Data for analysis START
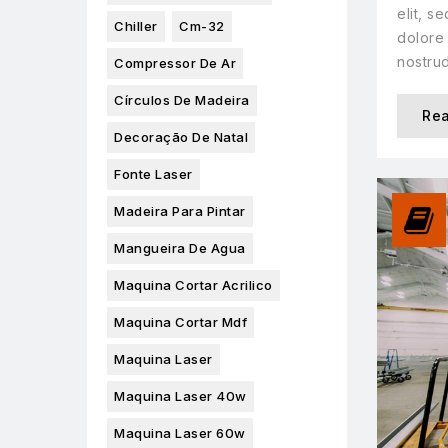
elit, s
Chiller
Cm-32
dolore 
nostrud
Compressor De Ar
Círculos De Madeira
Re
Decoração De Natal
Fonte Laser
Madeira Para Pintar
Mangueira De Agua
Maquina Cortar Acrilico
Maquina Cortar Mdf
Maquina Laser
Maquina Laser 40w
Maquina Laser 60w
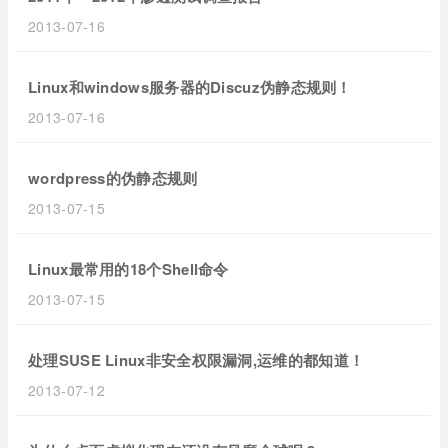
2013-07-16
Linux和windows服务器的Discuz伪静态规则！
2013-07-16
wordpress的伪静态规则
2013-07-15
Linux最常用的18个Shell命令
2013-07-15
处理SUSE Linux非安全权限漏洞,运维的都知道！
2013-07-12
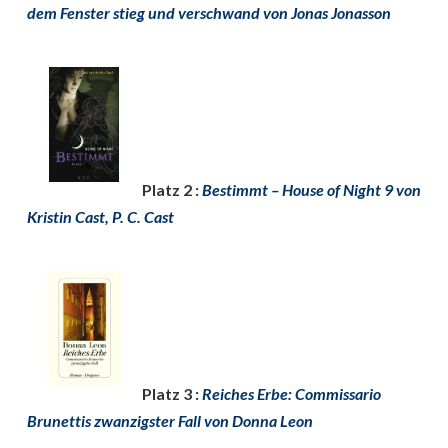
dem Fenster stieg und verschwand von Jonas Jonasson
Platz 2 :
Bestimmt – House of Night 9 von
Kristin Cast, P. C. Cast
Platz 3 :
Reiches Erbe: Commissario
Brunettis zwanzigster Fall von Donna Leon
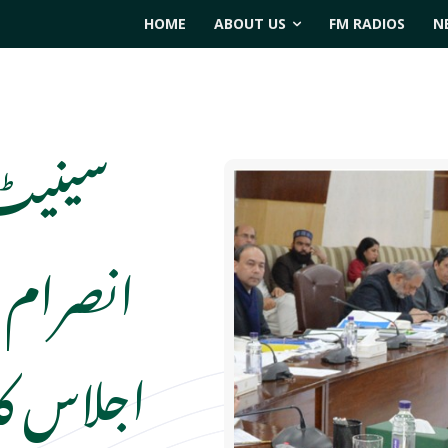
HOME
ABOUT US
FM RADIOS
N
سینیٹ 
انصرام 
اجلاس کا 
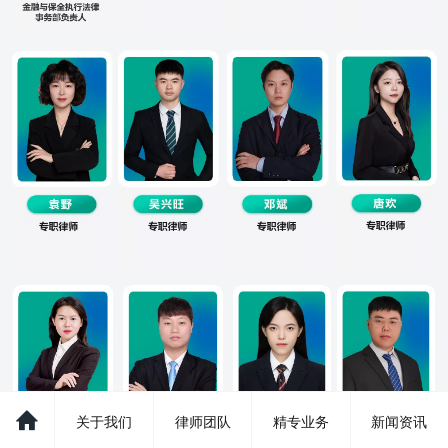
关于我们
律师团队
精专业务
新闻资讯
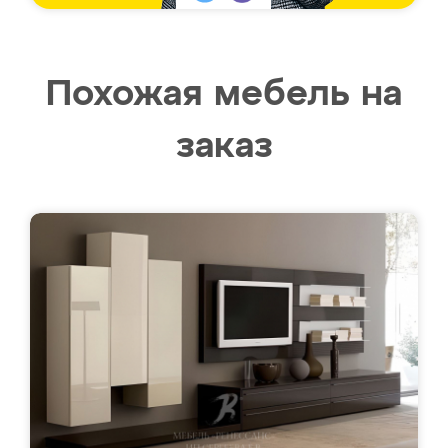
Похожая мебель на
заказ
Data for analysis END
What is being asked: Count the lines in the rows above that contain the string "Cortar". Reply with the number alone.

Answer section: 2